With careful observation, one noticed many dikdukei mitzvos and hanhagos. I noticed that the rosh yeshiva got up from the table after the fish and I asked him about it. He explained to me that with his real teeth, the shnapps was enough to remove all the taste of the fish. However, with dentures, he felt it was necessary to rinse them off in the sink to remove any lingering residue.

 

Once, while entering shul for Minchah,I heard him saying, “Mah tovu ohalecha Yaakov…”

 

On Motzoei Shabbos, the rosh yeshiva always waited until the zeman of seventy-two minutes to do melacha. For many years, he would only eat matzoh up to a month after Pesach until he was sure that he could get bread that did not have a chashash of “chometz she’avar alav haPesach.” None of his chumros were ever imposed on anyone, not even his immediate family.

 

When food was served, if I was sitting next to him, I would try to serve him. I asked him if he wanted the dish that was being served and he would say, “Lo rotzeh” (I do not want). This circumstance repeated itself a few times, until I noticed once that after he refused my services, the rosh yeshiva served himself from that platter. The next time, instead of asking, “Does the rosh yeshiva want?” I introduced the course with, “Efshar lehagishe” (May I serve…) and the rosh yeshiva acquiesced. Food was a necessity, not something he “wanted.” (Sometime later, I slipped and asked, “Does the rosh yeshiva want…?” and I received a resounding, “Lo rotzeh!”)

 

His doctor once told him that he must go on a diet. Much to the rebbetzin’s chagrin, he basically stopped eating for a week and lost ten pounds.

 

He wouldn’t flaunt his knowledge, either. When asked, he would humbly answer, “If you say this and you say that, then you could answer your question” (If you argued with him, it was a different story!)

 

An old friend of his told me that, as a bochur, the rosh yeshiva never shlugged up one of his roshei yeshiva in Chevron in the middle of a shiur.
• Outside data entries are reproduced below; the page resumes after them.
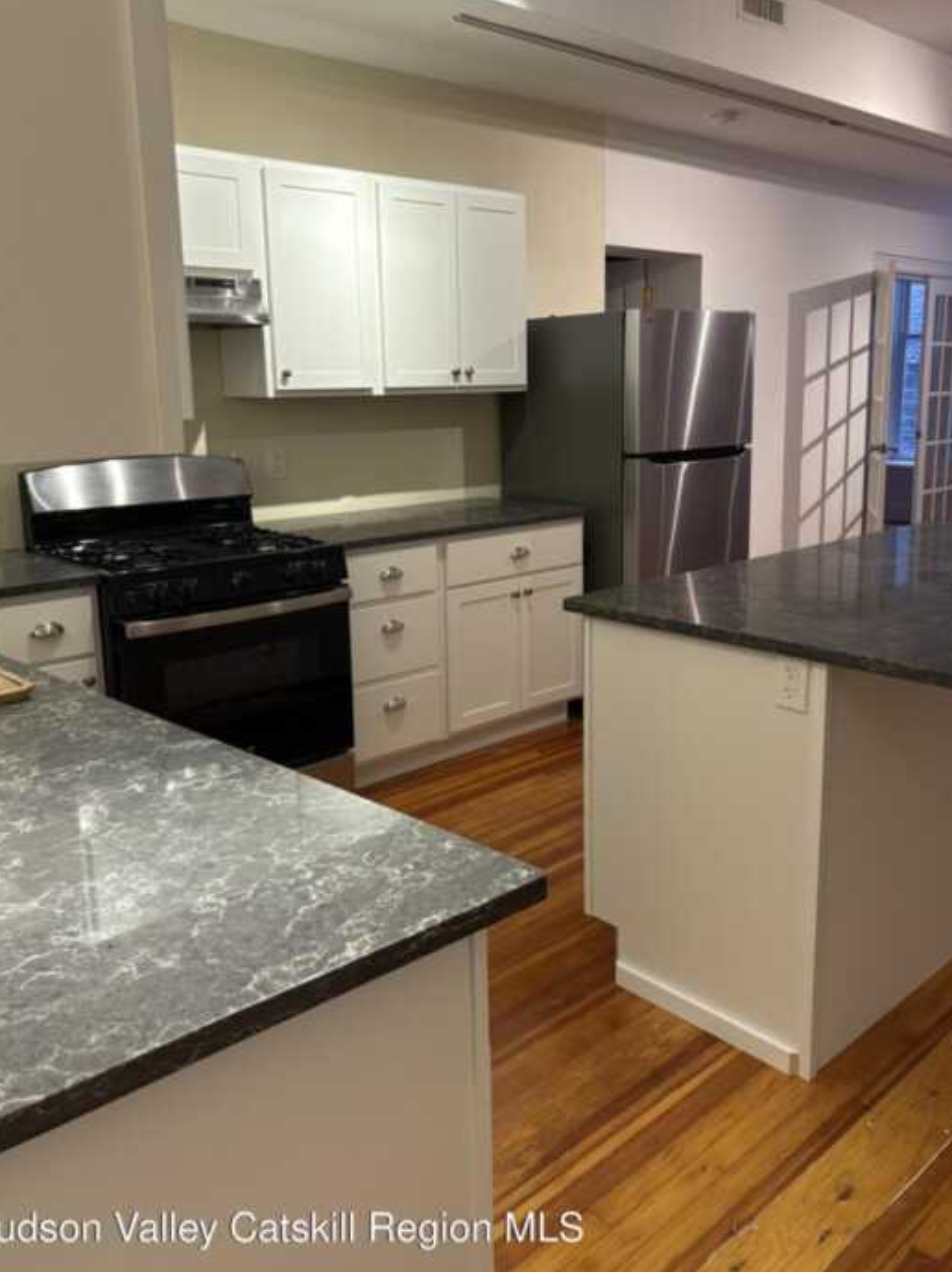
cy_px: 583
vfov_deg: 61.6
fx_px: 1064
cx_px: 493
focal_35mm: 29
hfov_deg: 48.2
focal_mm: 5.96
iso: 160
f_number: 1.6
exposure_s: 1/60
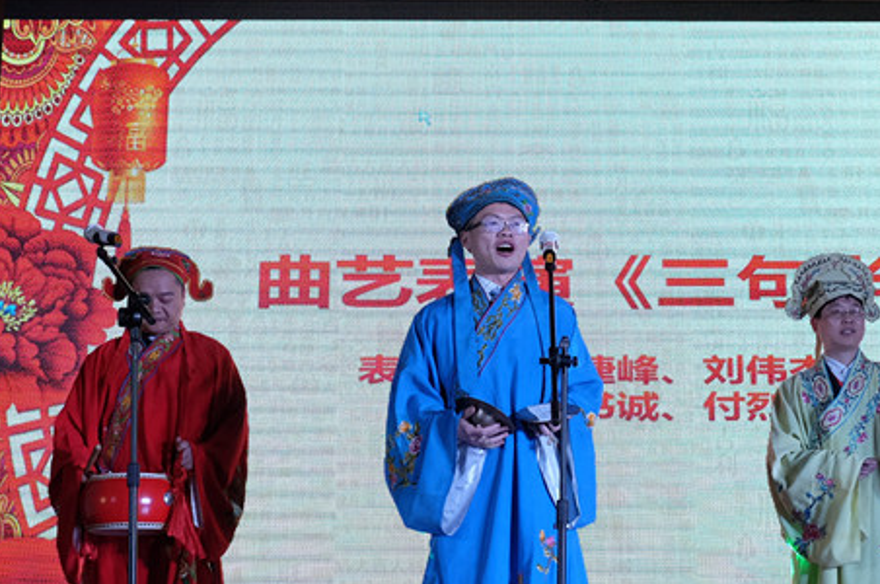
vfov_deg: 21.8
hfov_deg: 32.0
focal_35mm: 62
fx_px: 1513
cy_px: 345
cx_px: 625
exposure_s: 1/340
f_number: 5.6
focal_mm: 23.3
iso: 1600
After the shiur, the roshei yeshiva would ask him his opinion and he would discuss it with them. Rav Moshe Chevroni and Rav Ahron Cohen, the latter two times, retracted their shiurim at the following week’s shiur, prefacing it with, “I was speaking with Berele, etc.” In my experience, his arguing in learning was purely bakoshas ha’emes or out of simcha.

 

Everyone who knew the rosh yeshiva misses him and feels the gaping hole left by his absence. May Hakadosh Boruch Hu fill the void speedily with the coming of Moshiach and the immediate techiyah of the tzaddikim of all generations.